Armada further argues that Finding of Fact No. 48 is inconsistent with the Contract Documents. (Mot. to Am. 6:23-7:6). In Finding of Fact No. 48, the Court stated "[i]t is not industry standard for slab-on-grade specifications to allow for cracking." (Order 9:4-5). According to Armada, the Contract Documents acknowledge that cracking is contemplated and provide a repair protocol for when concrete cracks occur. (Mot. to Am. 7:4-6). The Court, however, agrees with Jaynes that Armada's contentions are irrelevant to the Court's finding. (Resp. 16:16-19). The existence of proposed solutions to cracking in the Contract Documents is immaterial to the Court's findings with respect to industry standards.
Next, Armada avers that Finding of Fact No. 55 "is incomplete and not supported by the evidence." (Mot. to Am. 7:24). In this Finding of Fact, the Court stated that "[o]n June 6, 2013, Armada acknowledged that at least some cracks were outside acceptable tolerances." (Order 10:4-5). However, contrary to Armada's argument, this was supported by the record and the Court cited to a June 6, 2013 letter written by Crampton and a portion of Crampton's testimony in which he agreed there were sections of the Area B slab-on-grade that are "slightly outside" acceptable tolerances. (Trial Tr. Crampton 52:22-53:5, ECF No. 127); (see also Ex. 310.2). While Crampton's letter also acknowledges that these cracks "do not appear to be structural in nature, but appear to be more surface and cosmetic," Crampton also recognized in the letter that "[t]he owner may be concerned about appearance, long term durability, or structural integrity." (Ex. 310.2); (Trial Tr. Crampton 53:7-15, ECF No. 127).

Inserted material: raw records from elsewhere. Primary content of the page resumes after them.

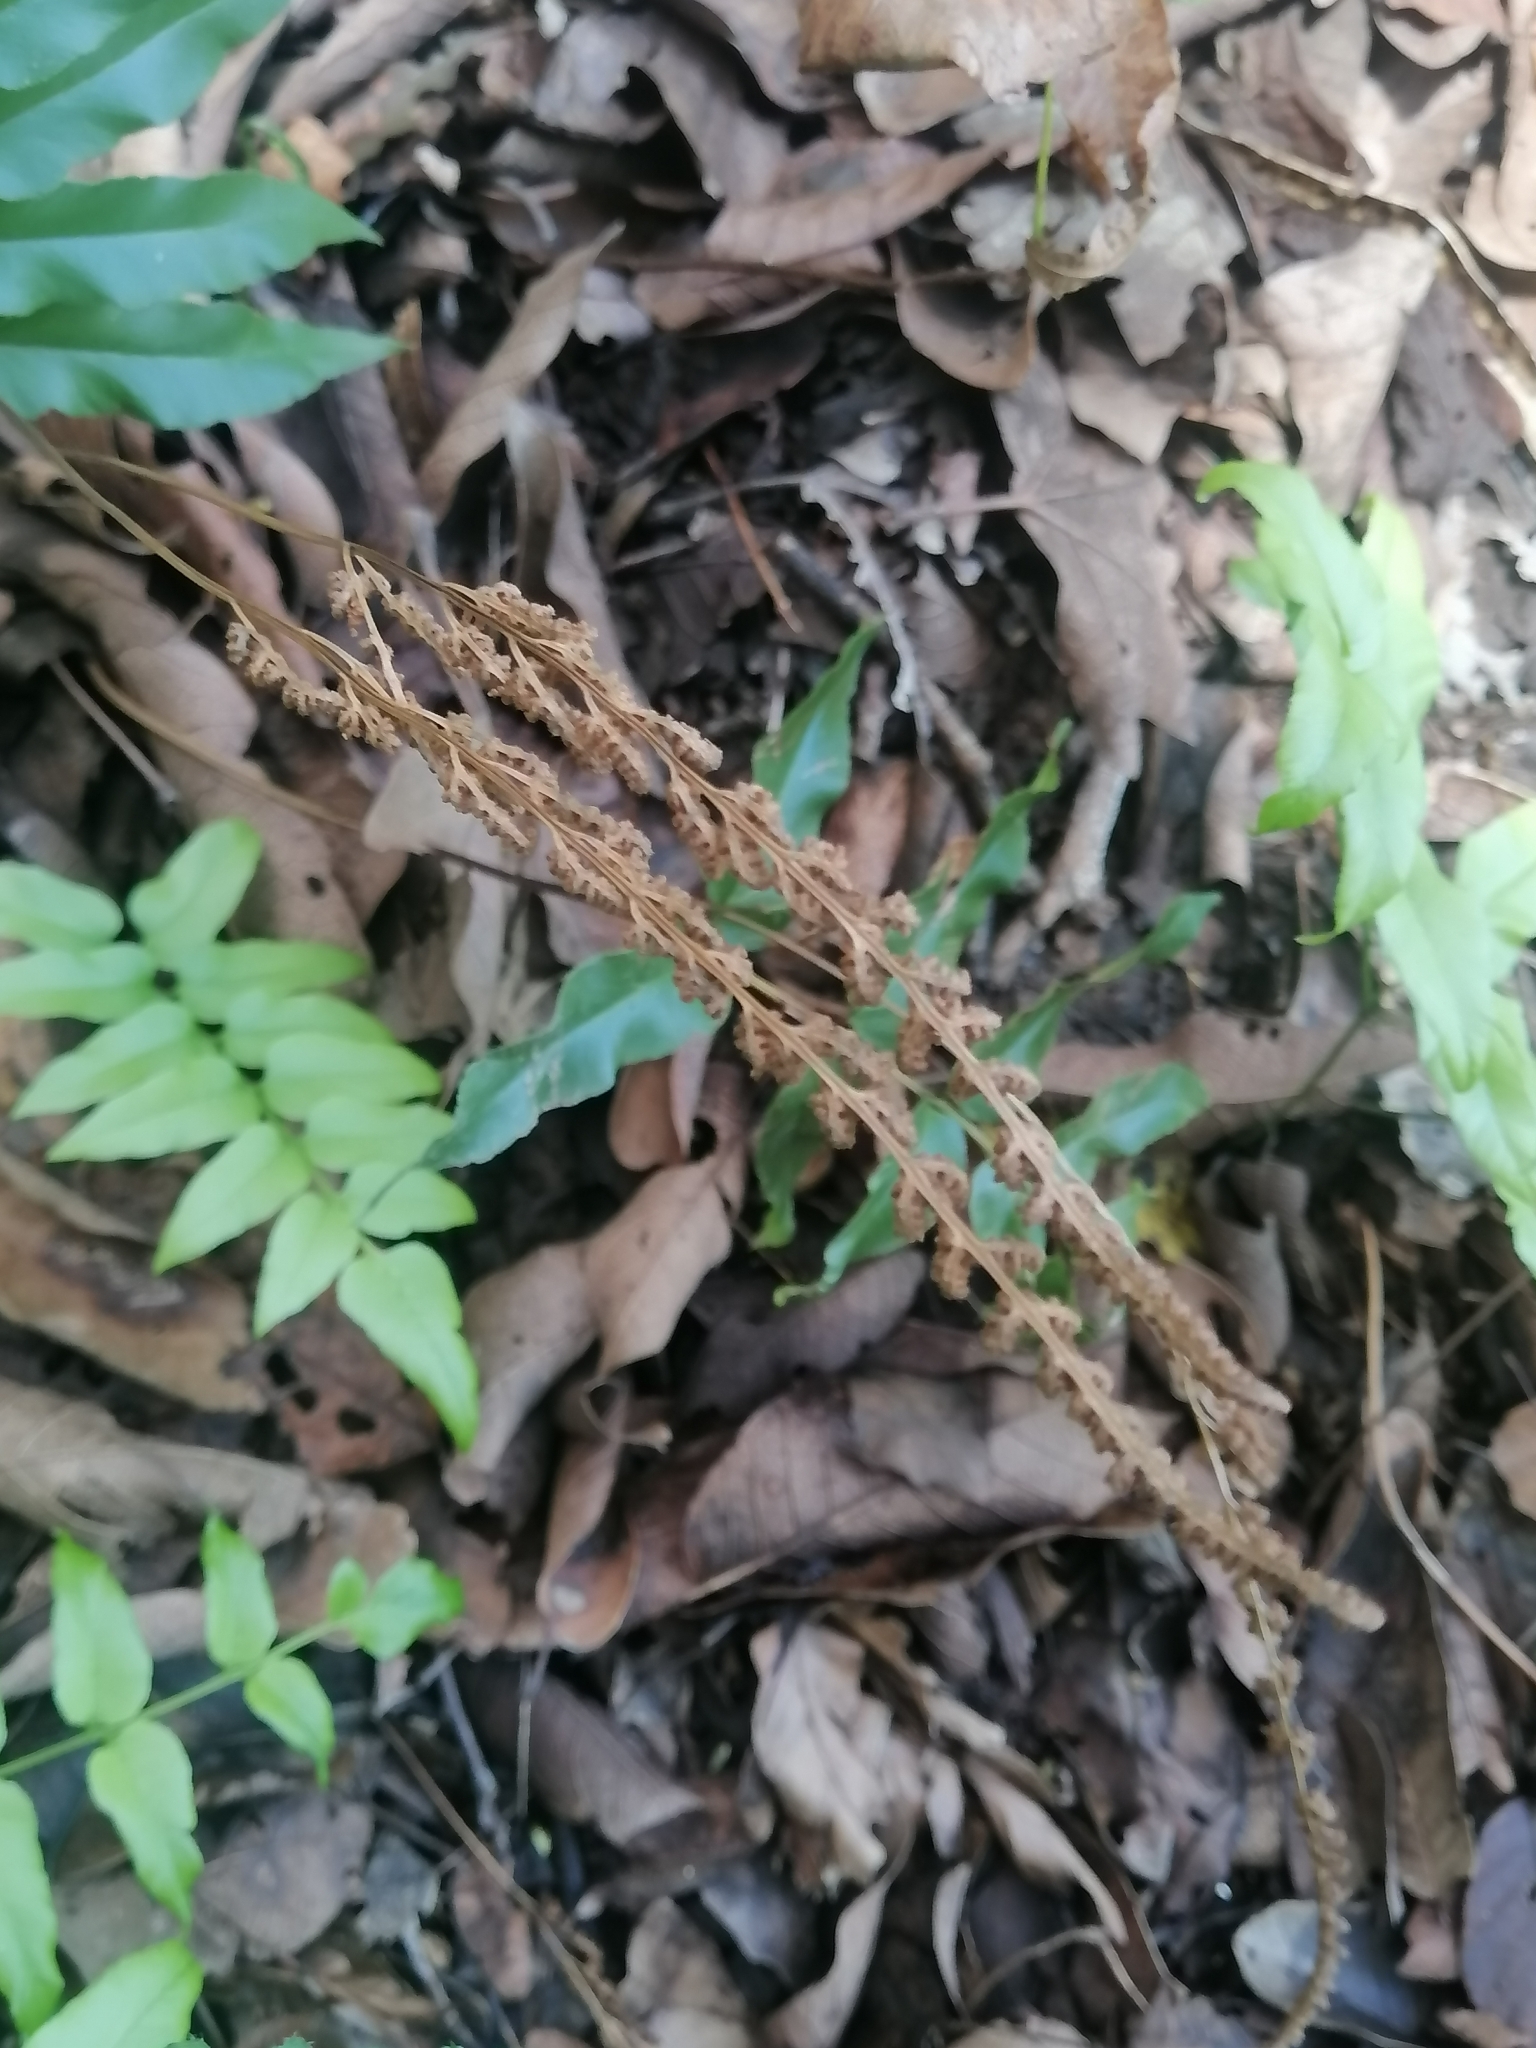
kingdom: Plantae
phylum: Tracheophyta
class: Polypodiopsida
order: Schizaeales
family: Anemiaceae
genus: Anemia
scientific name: Anemia mexicana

Therefore, the Court rejects Armada's contention that this finding is unsupported by the record.
Relatedly, Armada argues that Finding of Fact No. 60, in which the Court stated that the Corps "rejected the Area B slab-on-grade, primarily due to the cracks in the slab," is inaccurate. (Mot. to Am. 8:4-5); (see Order 10:19-20). According to Armada, this Finding is inaccurate because the Corps letter cited by the Court "does not grade or prioritize the five (5) independent reasons it rejected the Area B slab-on-grade." (Mot. to Am. 8:5-6); (see also Ex. 21.1-.3). While Armada takes issue with the Court's finding that this was the primary reason for the Corps rejection, the prioritization of reasons for the Corps rejection of the Area B slab-on-grade has no impact on the Court's conclusion. The Court found that the Corps was justified in rejecting the Area B slab-on-grade for what it determined to be unacceptable cracking. (Order 18:14-21). As noted supra, Crampton explicitly noted that the presence of cracks might deem the Area B slab-on-grade unacceptable to the Corps. (Trial Tr. Crampton 53:7-15, ECF No. 127). Crampton further acknowledged that the Corps had ultimate authority to reject the Area B slab-on-grade for this reason. (Id. 53:24-54:9). Therefore, the Court concludes that Finding of Fact No. 60 was not manifestly erroneous.
Based on the foregoing, Armada's Motion to Amend fails to articulate errors of law or fact sufficient to justify the extraordinary remedy of amending judgment. See Kona Enters., Inc., 229 F.3d at 890. Accordingly, Armada's Motion to Amend Judgment is denied.